During the coming holidays like Christmas and Hanukah step-grandparents are faced with their status as outliers.
Christmas Day may find the giving gifts as a step-grandparent. But blending families means multiple parents, two houses, and myriad grandparents.
Each kid can have a divorced Mom and Dad plus his or her newly remarried mother and father. Each set of children will spend Christmas twice- once with their divorced father and once with their divorced mother but in different houses. It is worthy of an excel spreadsheet.

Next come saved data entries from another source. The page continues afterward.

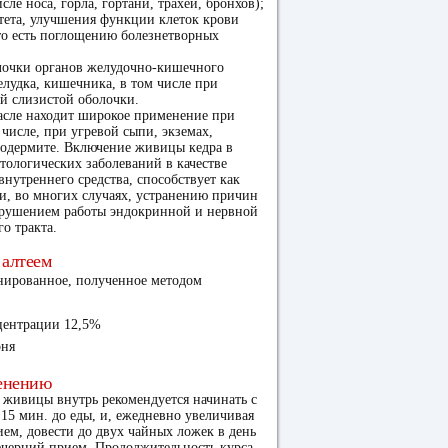
сле носа, горла, гортани, трахеи, бронхов);
тета, улучшения функции клеток крови
то есть поглощению болезнетворных
олочки органов желудочно-кишечного
елудка, кишечника, в том числе при
й слизистой оболочки.
асле находит широкое применение при
числе, при угревой сыпи, экземах,
родермите. Включение живицы кедра в
ологических заболеваний в качестве
нутреннего средства, способствует как
и, во многих случаях, устранению причин
нарушением работы эндокринной и нервной
о тракта.
 алтеем
ированное, полученное методом
центрации 12,5%
рня
енению
живицы внутрь рекомендуется начинать с
 15 мин. до еды, и, ежедневно увеличивая
ием, довести до двух чайных ложек в день
ечерний прием. Продолжительность курса –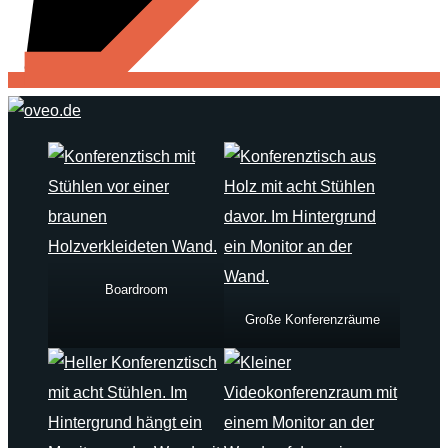
Boardroom
Große Konferenzräume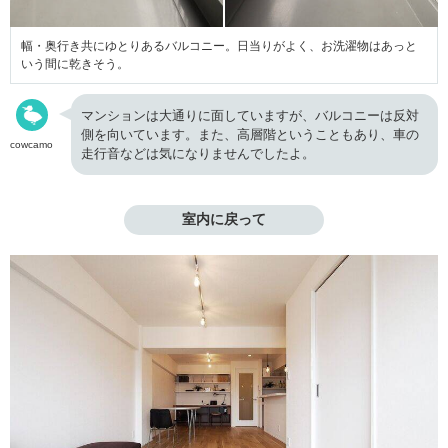
幅・奥行き共にゆとりあるバルコニー。日当りがよく、お洗濯物はあっと
いう間に乾きそう。
マンションは大通りに面していますが、バルコニーは反対
側を向いています。また、高層階ということもあり、車の
cowcamo
走行音などは気になりませんでしたよ。
室内に戻って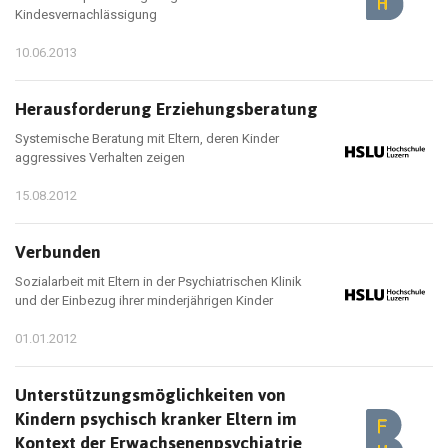
Kindesvernachlässigung
10.06.2013
Herausforderung Erziehungsberatung
Systemische Beratung mit Eltern, deren Kinder
aggressives Verhalten zeigen
15.08.2012
Verbunden
Sozialarbeit mit Eltern in der Psychiatrischen Klinik
und der Einbezug ihrer minderjährigen Kinder
01.01.2012
Unterstützungsmöglichkeiten von
Kindern psychisch kranker Eltern im
Kontext der Erwachsenenpsychiatrie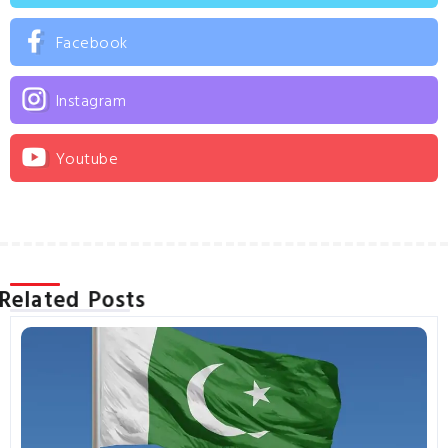
Facebook
Instagram
Youtube
Related Posts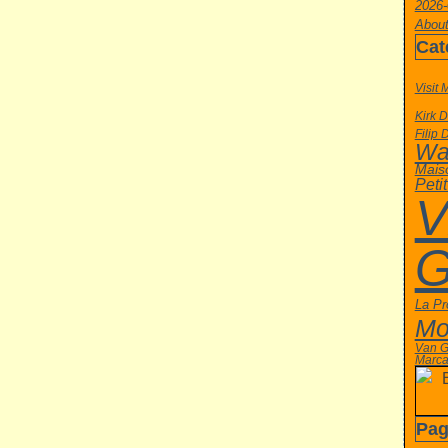
2026-
About
Cat
Visit
Kirk 
Filip 
Wa
Mais
Peti
V
G
La Pr
Mo
Van 
Marca
Pag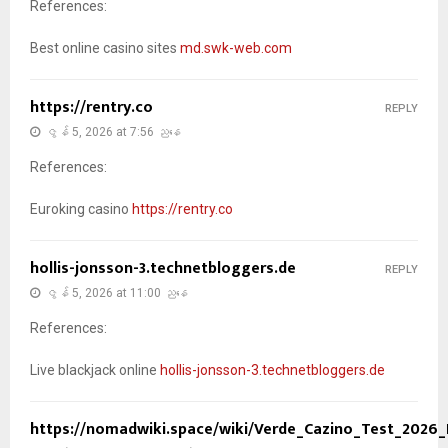
References:
Best online casino sites
md.swk-web.com
https://rentry.co
REPLY
ဇွန် 5, 2026 at 7:56 ညနေ
References:
Euroking casino
https://rentry.co
hollis-jonsson-3.technetbloggers.de
REPLY
ဇွန် 5, 2026 at 11:00 ညနေ
References:
Live blackjack online
hollis-jonsson-3.technetbloggers.de
https://nomadwiki.space/wiki/Verde_Cazino_Test_2026_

Merging families means blending rituals. If one family celebrates Christmas on Christmas Eve and the other Christmas day -it’s a clash of cultures
Blood grandkids can spend Christmas morning with their blood dad or mom or stepmom or dad or some combination of all. New step-grandparents need to have to have the same schedule.

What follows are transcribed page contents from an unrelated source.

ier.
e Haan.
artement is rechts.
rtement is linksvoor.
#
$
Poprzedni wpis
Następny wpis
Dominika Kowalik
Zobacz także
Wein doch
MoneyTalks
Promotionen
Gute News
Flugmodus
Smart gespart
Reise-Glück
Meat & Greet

If step-grandchildren are teens, time with friends and boyfriends must be allowed. So getting all children- blood and step – gathering with their blended parents and two sets of grandparents on Christmas Day or evening is a challenge. The complications are myriad. The shores treacherous.
Holiday giving takes a genogram to map.
Step-grandparents have to be assuming the supportive role to shore up their adult children and grandchildren, both blood and step.
They need to be anchors to this rebuilt ship.
On the bright side, in the exponentially exploding numbers, you might have multiple piles of gifts, for the grandchildren. If you love to give this answers a deep need for the holiday and all year round
If you your clients are step grandparents-ask them to see themselves as a gift this holiday season. The Mantra is Stay steady, stay married, stay the same grandmother or grandfather, the same steady presence,
Be the counterpoint to incredible change.
They have to be the background, the supporting cast, the backstage crew that helps the play go on. For the new cast members, you are the green room, the welcoming place for the nervous and many times damaged – new stars.